Your objective: Extend the pulmonary embolism bleeding-risk study below by writing what follows its final sentence.

Given passage:

# Development and validation of a nomogram for predicting bleeding risk in patients with pulmonary embolism

**Authors:** Tian Ye, Wanlin Lei, Maofeng Wang, Lili Xu

PMC · DOI: 10.3389/fmed.2025.1692156 · Frontiers in Medicine · 2025-10-09

## TL;DR

This study created a tool to predict bleeding risk in pulmonary embolism patients, aiming to improve anticoagulation treatment decisions.

## Contribution

A novel PE-specific bleeding risk prediction model was developed and validated for personalized anticoagulation management.

## Key findings

- The model identified six key predictors for bleeding risk, including prior bleeding history and renal insufficiency.
- The model showed strong discrimination with an AUC of 0.756 in development and 0.729 in validation.
- Using the model's optimal threshold reduced major bleeding by 42% compared to standard care.

## Abstract

Bleeding during anticoagulation therapy represents a critical challenge in pulmonary embolism (PE) management, this study aimed to develop and validate a PE-specific bleeding risk prediction model.

This retrospective cohort study utilized a clinical research big data platform, including 5,632 hospitalized PE patients (January 2013–December 2024). Significant bleeding within 6 months served as the primary outcome. After excluding variables with >20% missingness, 29 predictors were analyzed. The cohort was randomly split into development (n = 3,942) and validation sets (n = 1,690). LASSO regression identified key predictors, with multivariable logistic regression constructing the final model. Performance was assessed via AUC-ROC, calibration plots, and decision curve analysis (DCA).

Given data:
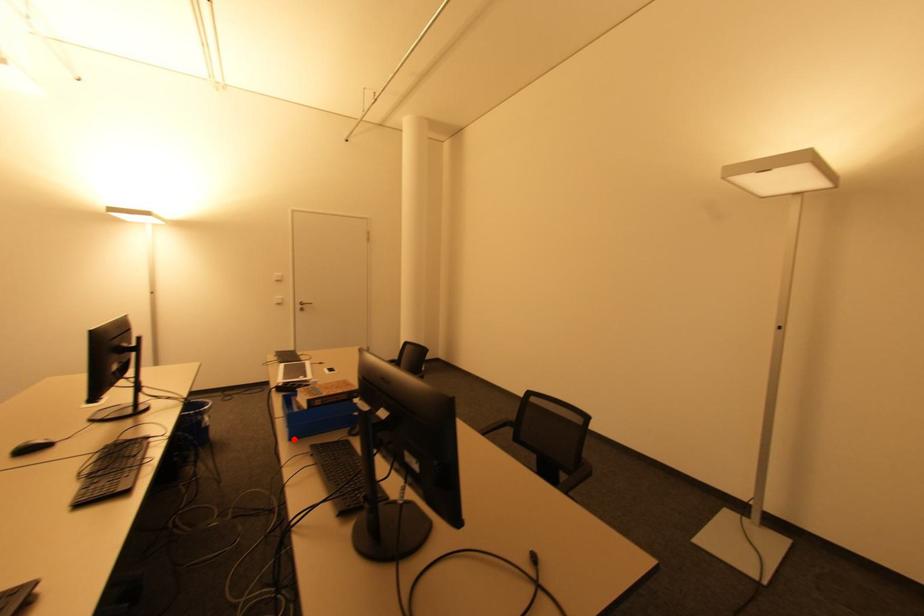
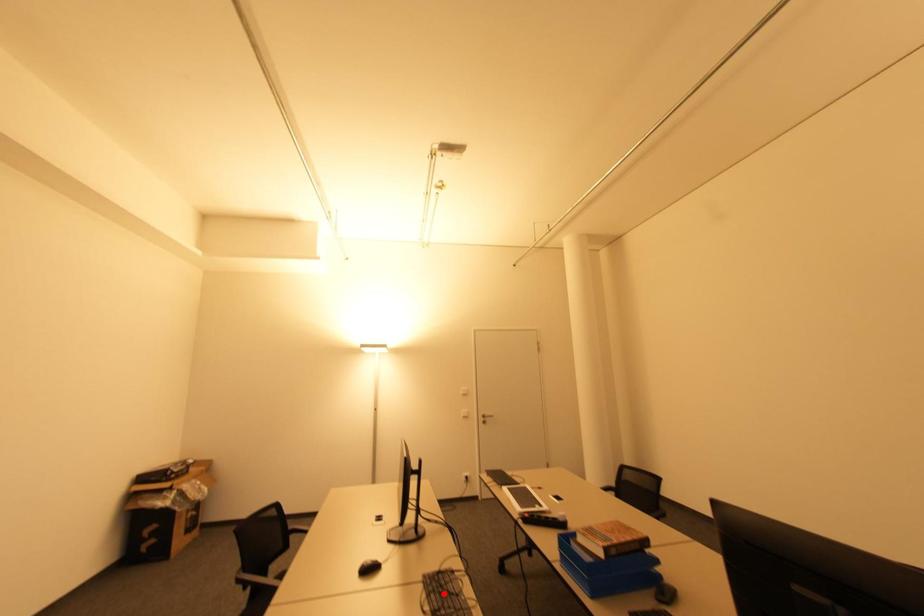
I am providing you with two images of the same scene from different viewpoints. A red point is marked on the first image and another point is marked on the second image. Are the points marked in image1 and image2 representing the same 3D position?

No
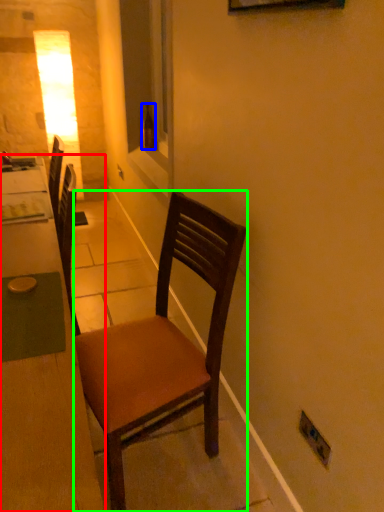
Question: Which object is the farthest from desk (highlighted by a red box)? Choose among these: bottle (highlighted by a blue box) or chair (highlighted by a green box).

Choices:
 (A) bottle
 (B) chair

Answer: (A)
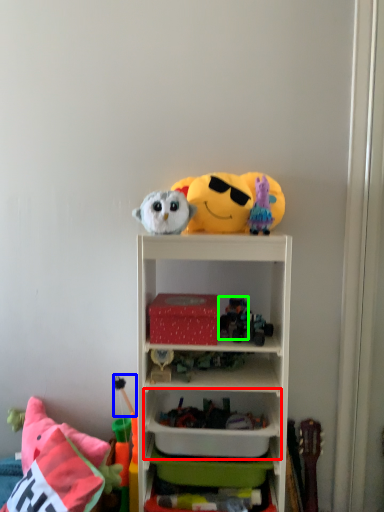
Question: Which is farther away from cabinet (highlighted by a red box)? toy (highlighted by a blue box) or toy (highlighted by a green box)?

Output for this task:
The final model identified six predictors: prior bleeding history, renal insufficiency, red blood cell count, systolic pressure, cerebral infarction, and creatinine. The model demonstrated robust discrimination (development AUC: 0.756, 95%CI: 0.729–0.784; validation AUC: 0.729, 95%CI: 0.685–0.773) and calibration (validation slope: 0.810). DCA confirmed significant net benefit at 5–35% thresholds, with 30% as the optimal cut-off. At this threshold, the model reduced major bleeding by 42% versus standard care.

This novel PE-specific bleeding risk tool provides clinically actionable stratification, enabling personalized anticoagulation intensity adjustment. Implementation may reduce hemorrhage-related morbidity while optimizing resource utilization.

## Linked entities

- **Diseases:** pulmonary embolism (MONDO:0005279), renal insufficiency (MONDO:0001106), cerebral infarction (MONDO:0002679)

## Full-text entities

- **Diseases:** cerebral infarction (MESH:D002544), PE (MESH:D011655), Bleeding (MESH:D006470), renal insufficiency (MESH:D051437)
- **Chemicals:** creatinine (MESH:D003404)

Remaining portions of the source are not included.